▶ **Entries provided**
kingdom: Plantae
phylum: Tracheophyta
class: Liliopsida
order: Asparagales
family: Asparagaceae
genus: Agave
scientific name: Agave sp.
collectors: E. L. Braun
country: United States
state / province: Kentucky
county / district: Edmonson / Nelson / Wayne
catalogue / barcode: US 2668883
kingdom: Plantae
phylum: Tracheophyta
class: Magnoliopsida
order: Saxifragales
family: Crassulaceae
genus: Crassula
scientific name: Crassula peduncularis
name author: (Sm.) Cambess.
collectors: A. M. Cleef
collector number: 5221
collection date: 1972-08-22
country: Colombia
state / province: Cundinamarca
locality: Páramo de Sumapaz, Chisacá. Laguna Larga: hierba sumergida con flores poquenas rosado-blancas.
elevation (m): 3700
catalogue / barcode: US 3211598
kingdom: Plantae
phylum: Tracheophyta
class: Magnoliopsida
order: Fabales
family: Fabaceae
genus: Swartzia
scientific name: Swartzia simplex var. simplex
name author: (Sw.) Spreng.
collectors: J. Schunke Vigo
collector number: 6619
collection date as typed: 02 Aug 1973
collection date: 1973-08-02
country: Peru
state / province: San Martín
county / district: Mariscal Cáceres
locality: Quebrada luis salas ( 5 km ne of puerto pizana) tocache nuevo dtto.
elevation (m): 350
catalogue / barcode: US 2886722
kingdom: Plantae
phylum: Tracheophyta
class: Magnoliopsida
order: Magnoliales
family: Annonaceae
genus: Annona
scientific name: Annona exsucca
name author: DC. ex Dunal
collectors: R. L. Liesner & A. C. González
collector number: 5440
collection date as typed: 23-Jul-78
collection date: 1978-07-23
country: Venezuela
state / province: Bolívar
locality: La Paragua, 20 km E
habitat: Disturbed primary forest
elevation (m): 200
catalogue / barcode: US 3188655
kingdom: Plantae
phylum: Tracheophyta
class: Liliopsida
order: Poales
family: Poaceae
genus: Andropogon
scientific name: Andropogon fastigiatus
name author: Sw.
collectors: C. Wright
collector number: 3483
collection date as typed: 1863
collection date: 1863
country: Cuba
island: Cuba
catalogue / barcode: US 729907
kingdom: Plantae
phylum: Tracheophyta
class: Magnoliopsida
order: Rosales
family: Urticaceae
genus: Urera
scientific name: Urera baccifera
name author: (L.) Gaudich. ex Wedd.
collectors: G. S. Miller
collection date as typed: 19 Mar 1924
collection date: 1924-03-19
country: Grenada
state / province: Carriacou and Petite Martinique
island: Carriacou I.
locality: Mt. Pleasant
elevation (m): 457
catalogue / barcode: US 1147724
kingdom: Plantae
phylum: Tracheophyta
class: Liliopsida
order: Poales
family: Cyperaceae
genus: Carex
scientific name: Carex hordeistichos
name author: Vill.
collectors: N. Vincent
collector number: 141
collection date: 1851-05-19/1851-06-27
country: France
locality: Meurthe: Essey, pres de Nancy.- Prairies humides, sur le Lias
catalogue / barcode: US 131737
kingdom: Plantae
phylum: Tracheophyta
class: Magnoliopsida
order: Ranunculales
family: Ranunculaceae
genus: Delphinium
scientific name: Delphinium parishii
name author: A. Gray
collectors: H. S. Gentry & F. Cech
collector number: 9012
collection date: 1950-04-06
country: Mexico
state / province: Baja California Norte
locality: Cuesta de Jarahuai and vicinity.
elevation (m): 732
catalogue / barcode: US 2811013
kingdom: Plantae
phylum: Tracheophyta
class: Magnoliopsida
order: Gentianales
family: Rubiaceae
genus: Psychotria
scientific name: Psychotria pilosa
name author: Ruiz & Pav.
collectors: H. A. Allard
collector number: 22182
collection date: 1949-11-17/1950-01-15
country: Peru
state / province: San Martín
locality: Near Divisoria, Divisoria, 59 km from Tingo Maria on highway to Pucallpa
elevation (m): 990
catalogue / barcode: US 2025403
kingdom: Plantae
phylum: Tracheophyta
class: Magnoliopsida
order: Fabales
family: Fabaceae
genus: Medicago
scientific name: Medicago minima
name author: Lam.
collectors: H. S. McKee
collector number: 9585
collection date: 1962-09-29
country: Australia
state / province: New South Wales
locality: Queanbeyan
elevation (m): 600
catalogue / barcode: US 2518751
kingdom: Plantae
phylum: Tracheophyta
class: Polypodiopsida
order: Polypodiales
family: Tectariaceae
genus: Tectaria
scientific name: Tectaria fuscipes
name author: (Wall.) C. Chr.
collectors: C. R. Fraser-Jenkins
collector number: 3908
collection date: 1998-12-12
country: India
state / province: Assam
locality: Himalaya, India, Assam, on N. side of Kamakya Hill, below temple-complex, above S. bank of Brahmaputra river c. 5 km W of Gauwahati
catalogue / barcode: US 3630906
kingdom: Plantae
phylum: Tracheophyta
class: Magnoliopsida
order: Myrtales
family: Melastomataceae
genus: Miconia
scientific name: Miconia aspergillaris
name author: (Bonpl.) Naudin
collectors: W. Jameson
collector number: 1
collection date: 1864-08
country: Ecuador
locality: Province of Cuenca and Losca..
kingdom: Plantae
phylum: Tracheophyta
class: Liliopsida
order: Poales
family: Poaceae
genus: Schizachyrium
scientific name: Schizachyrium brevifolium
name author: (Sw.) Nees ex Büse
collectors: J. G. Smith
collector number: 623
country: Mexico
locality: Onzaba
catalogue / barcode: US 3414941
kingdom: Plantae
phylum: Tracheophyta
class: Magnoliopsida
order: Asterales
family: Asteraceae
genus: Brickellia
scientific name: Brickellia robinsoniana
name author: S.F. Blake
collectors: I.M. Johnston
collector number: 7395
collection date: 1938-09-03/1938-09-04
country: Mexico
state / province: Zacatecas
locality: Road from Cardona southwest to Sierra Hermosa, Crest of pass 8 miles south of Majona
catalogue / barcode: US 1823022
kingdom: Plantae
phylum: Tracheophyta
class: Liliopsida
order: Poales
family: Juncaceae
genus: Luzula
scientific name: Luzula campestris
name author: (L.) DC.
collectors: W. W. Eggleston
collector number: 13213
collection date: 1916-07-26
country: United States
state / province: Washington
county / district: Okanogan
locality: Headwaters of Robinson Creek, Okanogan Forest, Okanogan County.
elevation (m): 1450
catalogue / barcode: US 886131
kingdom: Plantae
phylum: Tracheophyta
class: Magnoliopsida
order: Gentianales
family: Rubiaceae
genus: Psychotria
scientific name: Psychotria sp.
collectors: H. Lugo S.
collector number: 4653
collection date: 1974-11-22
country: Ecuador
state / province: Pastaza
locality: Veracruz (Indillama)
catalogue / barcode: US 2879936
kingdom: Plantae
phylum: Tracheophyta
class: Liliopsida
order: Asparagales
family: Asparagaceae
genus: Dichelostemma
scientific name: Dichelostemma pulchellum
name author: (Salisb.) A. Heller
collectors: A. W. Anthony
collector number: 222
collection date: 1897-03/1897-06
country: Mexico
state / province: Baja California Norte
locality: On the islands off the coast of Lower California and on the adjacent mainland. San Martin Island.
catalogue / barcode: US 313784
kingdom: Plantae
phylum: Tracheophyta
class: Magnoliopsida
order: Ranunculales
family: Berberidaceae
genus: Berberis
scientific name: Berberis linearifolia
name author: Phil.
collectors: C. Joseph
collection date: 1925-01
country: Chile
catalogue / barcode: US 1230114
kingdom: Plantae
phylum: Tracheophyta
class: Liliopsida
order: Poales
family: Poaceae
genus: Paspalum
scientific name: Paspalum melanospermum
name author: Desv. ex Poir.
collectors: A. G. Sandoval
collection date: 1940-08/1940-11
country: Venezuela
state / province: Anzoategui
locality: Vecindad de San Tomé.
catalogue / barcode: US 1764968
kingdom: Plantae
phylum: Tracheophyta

▶ **Given exercise**
Can you write out all the records again, putting "catalog / barcode" in place of "catalogue / barcode" everywhere and changing nothing else?

▶ **Reply to the exercise**
kingdom: Plantae
phylum: Tracheophyta
class: Liliopsida
order: Asparagales
family: Asparagaceae
genus: Agave
scientific name: Agave sp.
collectors: E. L. Braun
country: United States
state / province: Kentucky
county / district: Edmonson / Nelson / Wayne
catalog / barcode: US 2668883
kingdom: Plantae
phylum: Tracheophyta
class: Magnoliopsida
order: Saxifragales
family: Crassulaceae
genus: Crassula
scientific name: Crassula peduncularis
name author: (Sm.) Cambess.
collectors: A. M. Cleef
collector number: 5221
collection date: 1972-08-22
country: Colombia
state / province: Cundinamarca
locality: Páramo de Sumapaz, Chisacá. Laguna Larga: hierba sumergida con flores poquenas rosado-blancas.
elevation (m): 3700
catalog / barcode: US 3211598
kingdom: Plantae
phylum: Tracheophyta
class: Magnoliopsida
order: Fabales
family: Fabaceae
genus: Swartzia
scientific name: Swartzia simplex var. simplex
name author: (Sw.) Spreng.
collectors: J. Schunke Vigo
collector number: 6619
collection date as typed: 02 Aug 1973
collection date: 1973-08-02
country: Peru
state / province: San Martín
county / district: Mariscal Cáceres
locality: Quebrada luis salas ( 5 km ne of puerto pizana) tocache nuevo dtto.
elevation (m): 350
catalog / barcode: US 2886722
kingdom: Plantae
phylum: Tracheophyta
class: Magnoliopsida
order: Magnoliales
family: Annonaceae
genus: Annona
scientific name: Annona exsucca
name author: DC. ex Dunal
collectors: R. L. Liesner & A. C. González
collector number: 5440
collection date as typed: 23-Jul-78
collection date: 1978-07-23
country: Venezuela
state / province: Bolívar
locality: La Paragua, 20 km E
habitat: Disturbed primary forest
elevation (m): 200
catalog / barcode: US 3188655
kingdom: Plantae
phylum: Tracheophyta
class: Liliopsida
order: Poales
family: Poaceae
genus: Andropogon
scientific name: Andropogon fastigiatus
name author: Sw.
collectors: C. Wright
collector number: 3483
collection date as typed: 1863
collection date: 1863
country: Cuba
island: Cuba
catalog / barcode: US 729907
kingdom: Plantae
phylum: Tracheophyta
class: Magnoliopsida
order: Rosales
family: Urticaceae
genus: Urera
scientific name: Urera baccifera
name author: (L.) Gaudich. ex Wedd.
collectors: G. S. Miller
collection date as typed: 19 Mar 1924
collection date: 1924-03-19
country: Grenada
state / province: Carriacou and Petite Martinique
island: Carriacou I.
locality: Mt. Pleasant
elevation (m): 457
catalog / barcode: US 1147724
kingdom: Plantae
phylum: Tracheophyta
class: Liliopsida
order: Poales
family: Cyperaceae
genus: Carex
scientific name: Carex hordeistichos
name author: Vill.
collectors: N. Vincent
collector number: 141
collection date: 1851-05-19/1851-06-27
country: France
locality: Meurthe: Essey, pres de Nancy.- Prairies humides, sur le Lias
catalog / barcode: US 131737
kingdom: Plantae
phylum: Tracheophyta
class: Magnoliopsida
order: Ranunculales
family: Ranunculaceae
genus: Delphinium
scientific name: Delphinium parishii
name author: A. Gray
collectors: H. S. Gentry & F. Cech
collector number: 9012
collection date: 1950-04-06
country: Mexico
state / province: Baja California Norte
locality: Cuesta de Jarahuai and vicinity.
elevation (m): 732
catalog / barcode: US 2811013
kingdom: Plantae
phylum: Tracheophyta
class: Magnoliopsida
order: Gentianales
family: Rubiaceae
genus: Psychotria
scientific name: Psychotria pilosa
name author: Ruiz & Pav.
collectors: H. A. Allard
collector number: 22182
collection date: 1949-11-17/1950-01-15
country: Peru
state / province: San Martín
locality: Near Divisoria, Divisoria, 59 km from Tingo Maria on highway to Pucallpa
elevation (m): 990
catalog / barcode: US 2025403
kingdom: Plantae
phylum: Tracheophyta
class: Magnoliopsida
order: Fabales
family: Fabaceae
genus: Medicago
scientific name: Medicago minima
name author: Lam.
collectors: H. S. McKee
collector number: 9585
collection date: 1962-09-29
country: Australia
state / province: New South Wales
locality: Queanbeyan
elevation (m): 600
catalog / barcode: US 2518751
kingdom: Plantae
phylum: Tracheophyta
class: Polypodiopsida
order: Polypodiales
family: Tectariaceae
genus: Tectaria
scientific name: Tectaria fuscipes
name author: (Wall.) C. Chr.
collectors: C. R. Fraser-Jenkins
collector number: 3908
collection date: 1998-12-12
country: India
state / province: Assam
locality: Himalaya, India, Assam, on N. side of Kamakya Hill, below temple-complex, above S. bank of Brahmaputra river c. 5 km W of Gauwahati
catalog / barcode: US 3630906
kingdom: Plantae
phylum: Tracheophyta
class: Magnoliopsida
order: Myrtales
family: Melastomataceae
genus: Miconia
scientific name: Miconia aspergillaris
name author: (Bonpl.) Naudin
collectors: W. Jameson
collector number: 1
collection date: 1864-08
country: Ecuador
locality: Province of Cuenca and Losca..
kingdom: Plantae
phylum: Tracheophyta
class: Liliopsida
order: Poales
family: Poaceae
genus: Schizachyrium
scientific name: Schizachyrium brevifolium
name author: (Sw.) Nees ex Büse
collectors: J. G. Smith
collector number: 623
country: Mexico
locality: Onzaba
catalog / barcode: US 3414941
kingdom: Plantae
phylum: Tracheophyta
class: Magnoliopsida
order: Asterales
family: Asteraceae
genus: Brickellia
scientific name: Brickellia robinsoniana
name author: S.F. Blake
collectors: I.M. Johnston
collector number: 7395
collection date: 1938-09-03/1938-09-04
country: Mexico
state / province: Zacatecas
locality: Road from Cardona southwest to Sierra Hermosa, Crest of pass 8 miles south of Majona
catalog / barcode: US 1823022
kingdom: Plantae
phylum: Tracheophyta
class: Liliopsida
order: Poales
family: Juncaceae
genus: Luzula
scientific name: Luzula campestris
name author: (L.) DC.
collectors: W. W. Eggleston
collector number: 13213
collection date: 1916-07-26
country: United States
state / province: Washington
county / district: Okanogan
locality: Headwaters of Robinson Creek, Okanogan Forest, Okanogan County.
elevation (m): 1450
catalog / barcode: US 886131
kingdom: Plantae
phylum: Tracheophyta
class: Magnoliopsida
order: Gentianales
family: Rubiaceae
genus: Psychotria
scientific name: Psychotria sp.
collectors: H. Lugo S.
collector number: 4653
collection date: 1974-11-22
country: Ecuador
state / province: Pastaza
locality: Veracruz (Indillama)
catalog / barcode: US 2879936
kingdom: Plantae
phylum: Tracheophyta
class: Liliopsida
order: Asparagales
family: Asparagaceae
genus: Dichelostemma
scientific name: Dichelostemma pulchellum
name author: (Salisb.) A. Heller
collectors: A. W. Anthony
collector number: 222
collection date: 1897-03/1897-06
country: Mexico
state / province: Baja California Norte
locality: On the islands off the coast of Lower California and on the adjacent mainland. San Martin Island.
catalog / barcode: US 313784
kingdom: Plantae
phylum: Tracheophyta
class: Magnoliopsida
order: Ranunculales
family: Berberidaceae
genus: Berberis
scientific name: Berberis linearifolia
name author: Phil.
collectors: C. Joseph
collection date: 1925-01
country: Chile
catalog / barcode: US 1230114
kingdom: Plantae
phylum: Tracheophyta
class: Liliopsida
order: Poales
family: Poaceae
genus: Paspalum
scientific name: Paspalum melanospermum
name author: Desv. ex Poir.
collectors: A. G. Sandoval
collection date: 1940-08/1940-11
country: Venezuela
state / province: Anzoategui
locality: Vecindad de San Tomé.
catalog / barcode: US 1764968
kingdom: Plantae
phylum: Tracheophyta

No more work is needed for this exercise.